State Drivers' License Photos Are Routinely Used in Facial Recognition Searches by ICE, FBI Agents to 'Preserve Our Security'

The images on millions of Americans' driving licenses are routinely being used by U.S. state agencies as a way to bolster their facial recognition databases without government approval, it has been reported.

According to The Washington Post, agents with the Federal Bureau of Investigation (FBI) and Immigration and Customs Enforcement (ICE) have been using photos from Department of Motor Vehicles (DMV) registries to boost state surveillance infrastructure.

The revelation comes following public records requests made by Georgetown Law researchers, which provided thousands of internal documents, emails and facial recognition requests from the past five years.

Police frequently access fingerprints and biometric data from criminal suspects, but DMV data contains the photos of most of a state's residents, the majority of whom have never been charged with a crime.

U.S. Capitaol, surveillance camera
File photo of a CCTV camera being mounted on a building roof in 2017 in Washington, D.C. The Washington Post has reported how motor vehicle databases are being mined for surveillance. Alex Wong/Getty Images

There are 21 states in which data can accessed without a court order or warrant, Techspot reported.

In a statement, chairman of the house oversight committee, Elijah Cummings said he was worried that these searches were being done without the authorization of either Congress or state legislatures.

"Law enforcement's access of state databases is often done in the shadows with no consent," he said.

Meanwhile Ohio Representative Jim Jordan, the House Oversight Committee's ranking Republican, said that no citizen getting their driver's license would have known that their personal details could be used for surveillance purposes.

"No individual signed off on that when they renewed their driver's license, got their driver's licenses. They didn't sign any waiver saying, 'Oh, it's okay to turn my information, my photo, over to the FBI.' No elected officials voted for that to happen," he said.

The FBI has good links with the DMV, whose databases it has used to carry out more than 390,000 facial recognition searches since 2011, the Post reported.

The paper said that public records requests of internal documents and emails over the past five years also highlight the discrepancy between state and federal laws over the push to find and deport undocumented migrants.

In several states, undocumented immigrants can still get drivers' licenses. However they would not realize that the data they provided to get the permits were also being accessed by ICE agents.

Clare Garvie, a senior associate with Georgetown Law's Center on Privacy and Technology, described it as an "insane breach of trust" for the state to encourage undocumented migrants to provide their details "then turn around and allow ICE access to that."

However an ICE spokesman has said its "investigative techniques are generally considered law-enforcement sensitive."

Asked to comment, the FBI referred to congressional testimony by deputy assistant director, Kimberly J. Del Greco, who said last month that facial recognition technology was critical "to preserve our nation's freedoms, ensure our liberties are protected, and preserve our security."

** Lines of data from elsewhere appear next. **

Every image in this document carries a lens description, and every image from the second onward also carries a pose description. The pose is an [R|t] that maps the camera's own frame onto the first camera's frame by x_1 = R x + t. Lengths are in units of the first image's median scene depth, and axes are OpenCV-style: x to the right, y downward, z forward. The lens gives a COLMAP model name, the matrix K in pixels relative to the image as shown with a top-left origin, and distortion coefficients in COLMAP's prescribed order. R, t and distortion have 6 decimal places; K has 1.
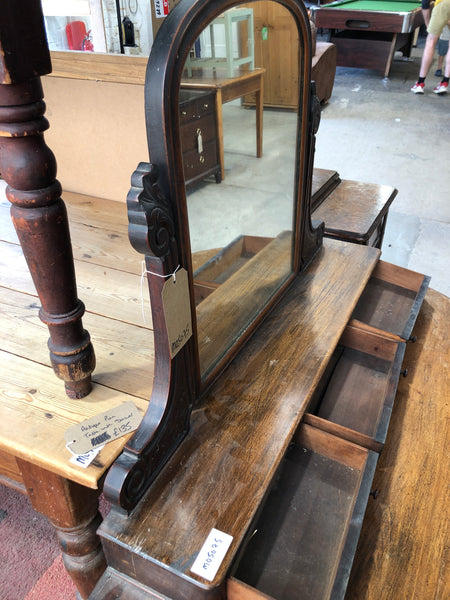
lens RADIAL K [[496.4, 0, 225.0], [0, 496.4, 300.0], [0, 0, 1]] dist [0.044391, -0.053742]
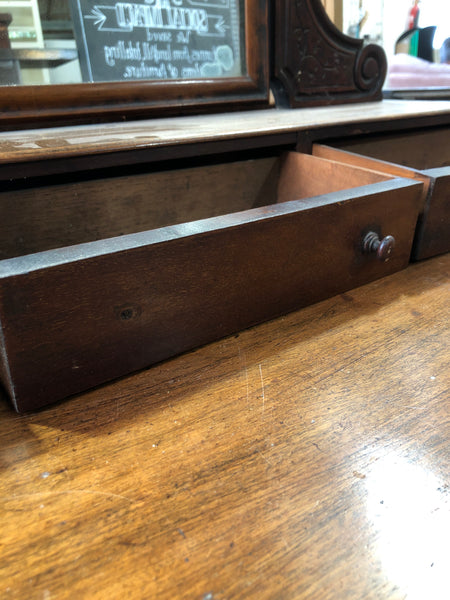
lens RADIAL K [[496.4, 0, 225.0], [0, 496.4, 300.0], [0, 0, 1]] dist [0.044391, -0.053742]
pose [[0.881543, 0.173492, -0.439070, 0.531390], [-0.248868, 0.961087, -0.119905, 0.309952], [0.401182, 0.214972, 0.890416, 0.871918]]
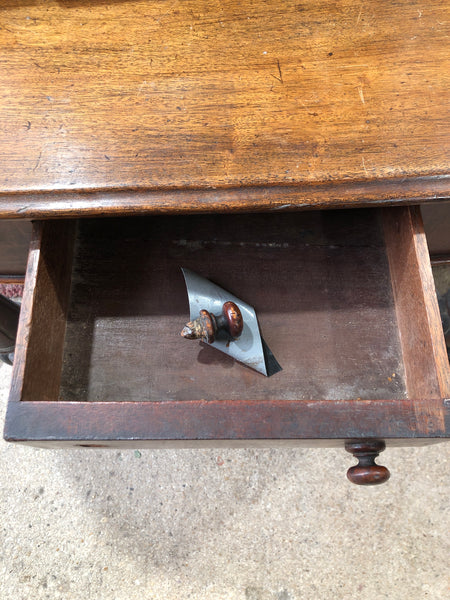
lens RADIAL K [[496.1, 0, 225.0], [0, 496.1, 300.0], [0, 0, 1]] dist [0.003521, -0.010989]
pose [[0.482109, 0.815382, -0.320504, 0.804937], [-0.466746, 0.548628, 0.693654, 0.129109], [0.741431, -0.184823, 0.645075, 0.856466]]
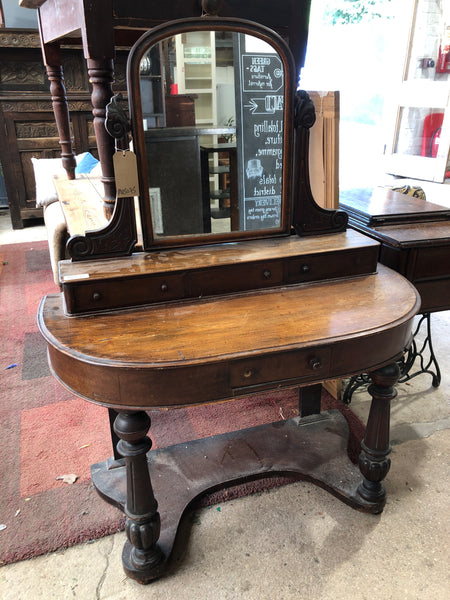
lens RADIAL K [[496.4, 0, 225.0], [0, 496.4, 300.0], [0, 0, 1]] dist [0.044391, -0.053742]
pose [[0.708515, 0.293367, -0.641827, 1.383009], [-0.400837, 0.915838, -0.023873, 0.322700], [0.580806, 0.274183, 0.766478, -0.132333]]
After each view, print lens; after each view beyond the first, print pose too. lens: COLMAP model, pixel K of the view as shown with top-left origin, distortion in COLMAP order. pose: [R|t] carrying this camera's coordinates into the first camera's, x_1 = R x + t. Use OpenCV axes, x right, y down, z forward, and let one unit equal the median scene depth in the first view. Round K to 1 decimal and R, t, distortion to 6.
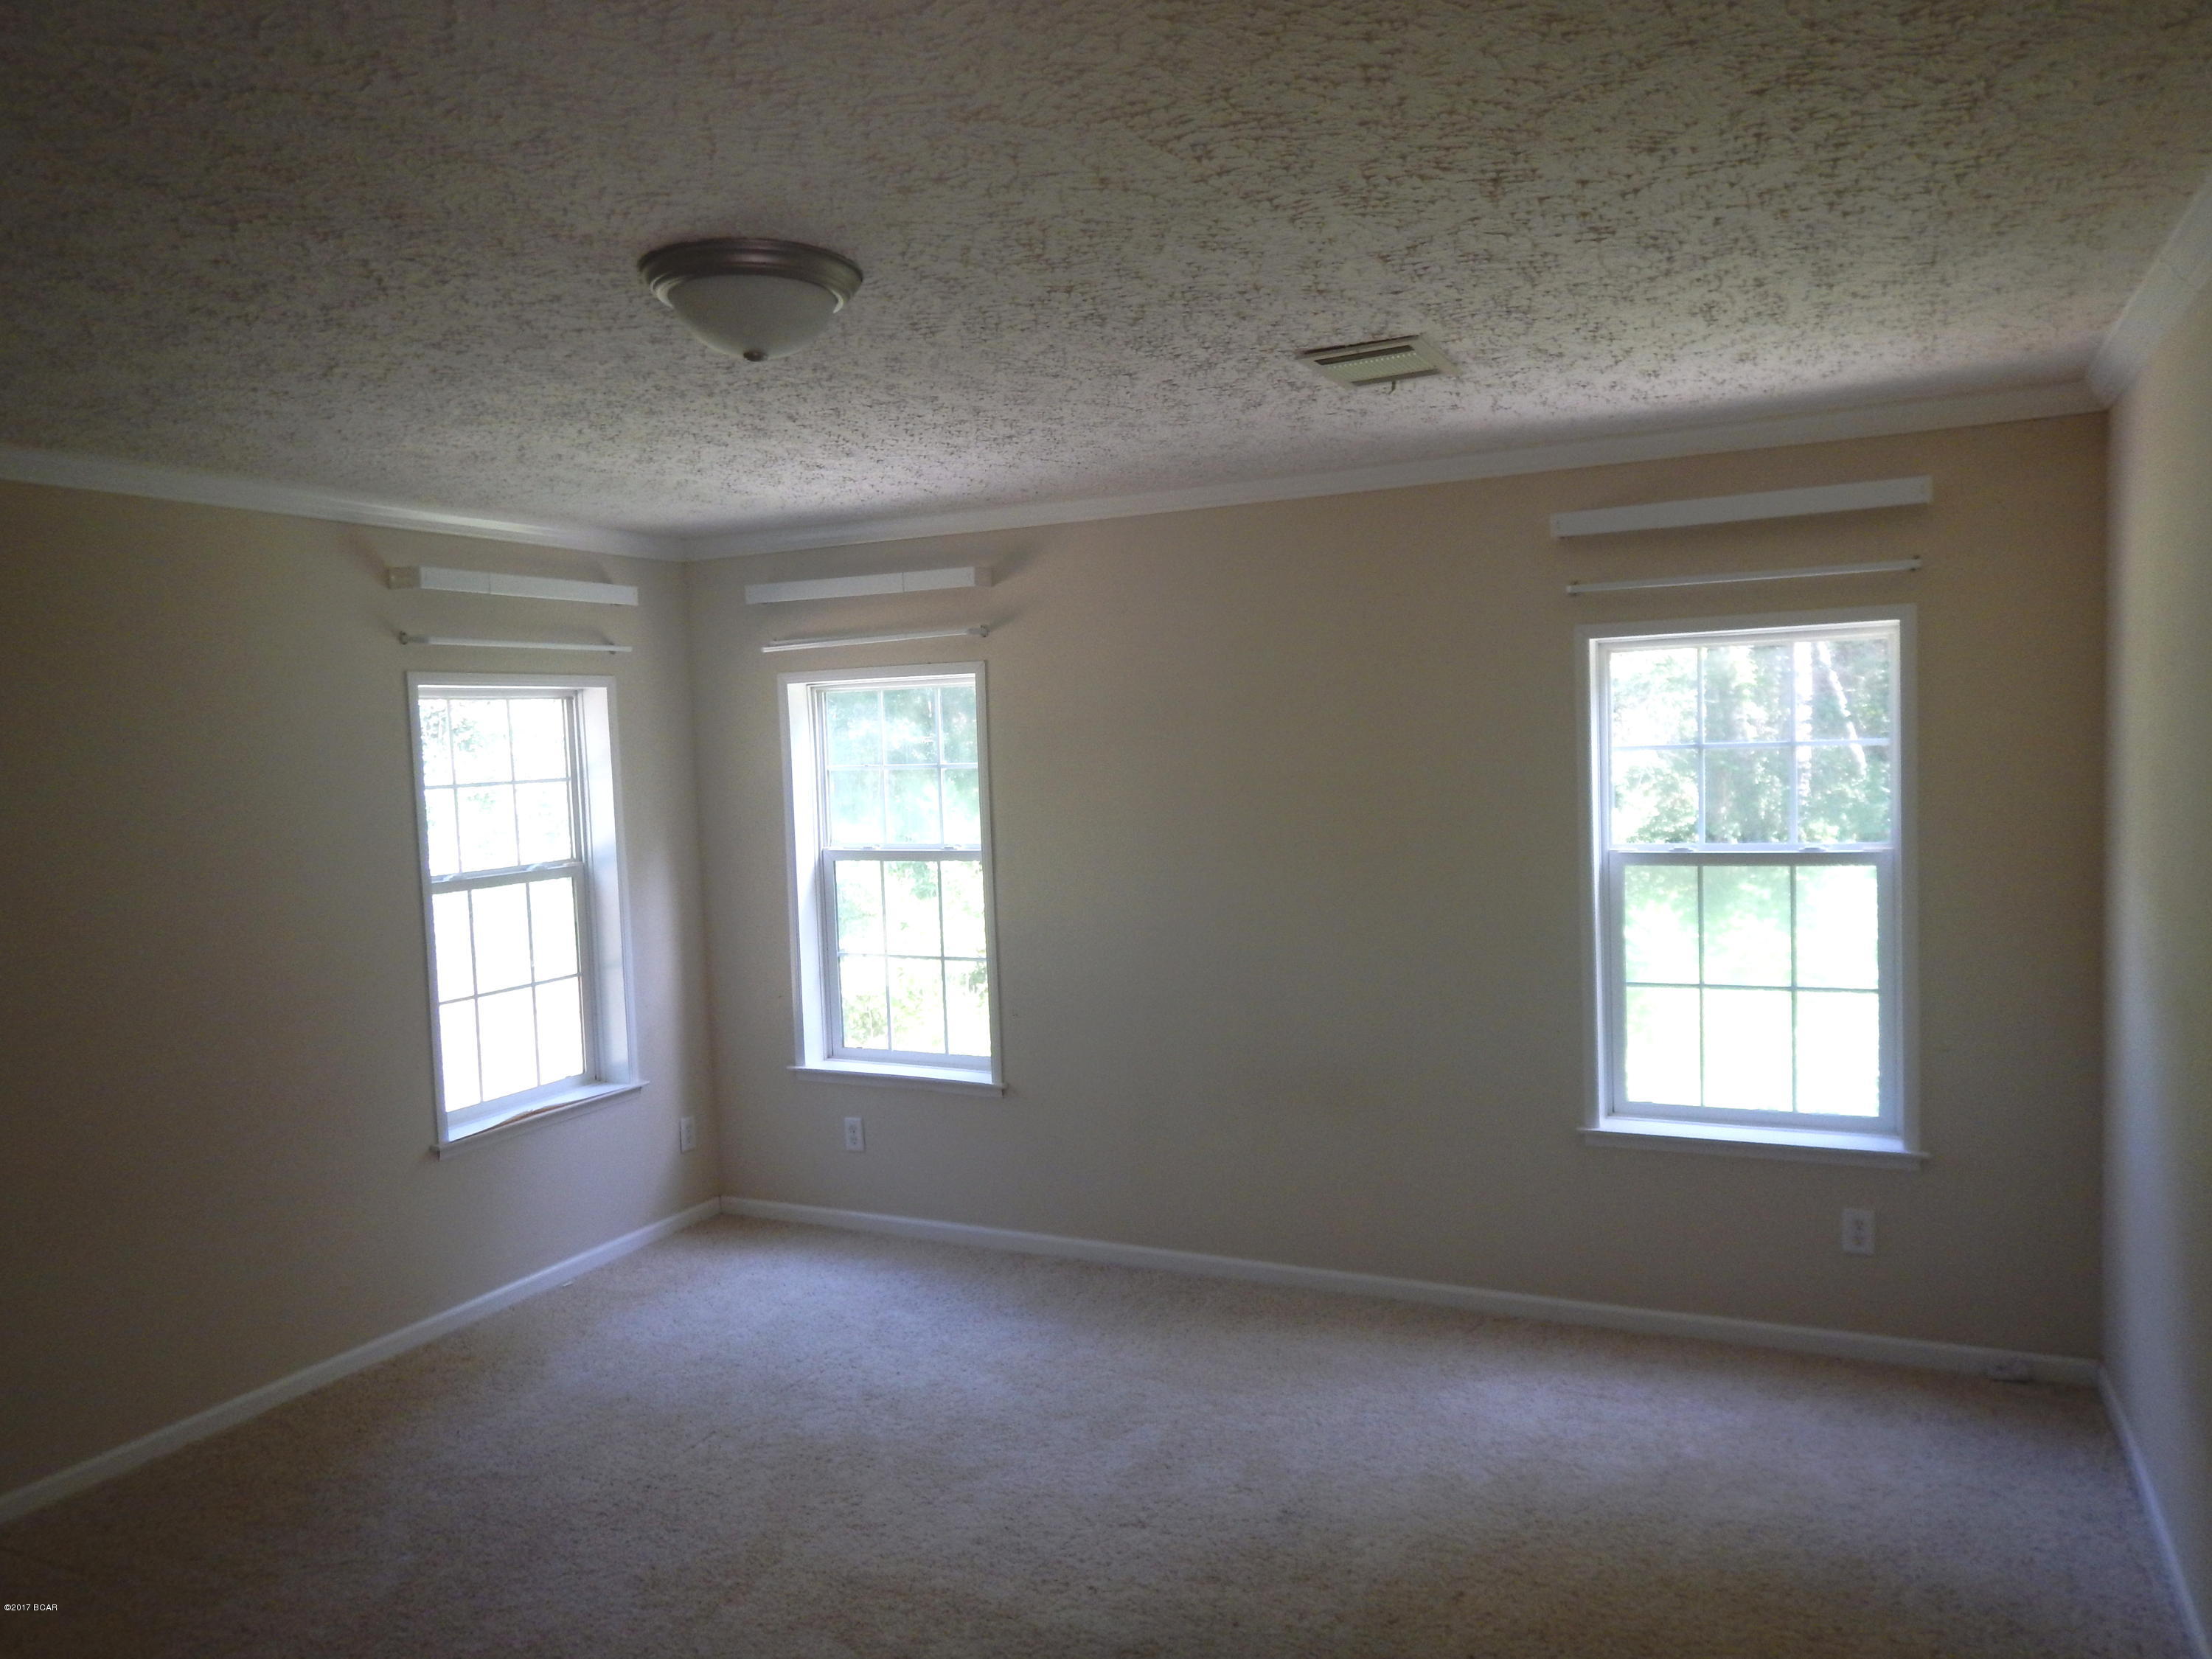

"Further, there is value in searching all available external databases, which have enabled the FBI to develop investigative leads, further investigations, and help solve crimes, she added.

In a statement to The Hill, an ICE spokesperson said: "Due to law-enforcement sensitivities, ICE will not comment on investigative techniques, tactics or tools.

"During the course of an investigation, ICE has the ability to collaborate with external local, federal and international agencies to obtain information that may assist in case completion and subsequent prosecution. This is an established procedure that is consistent with other law enforcement agencies."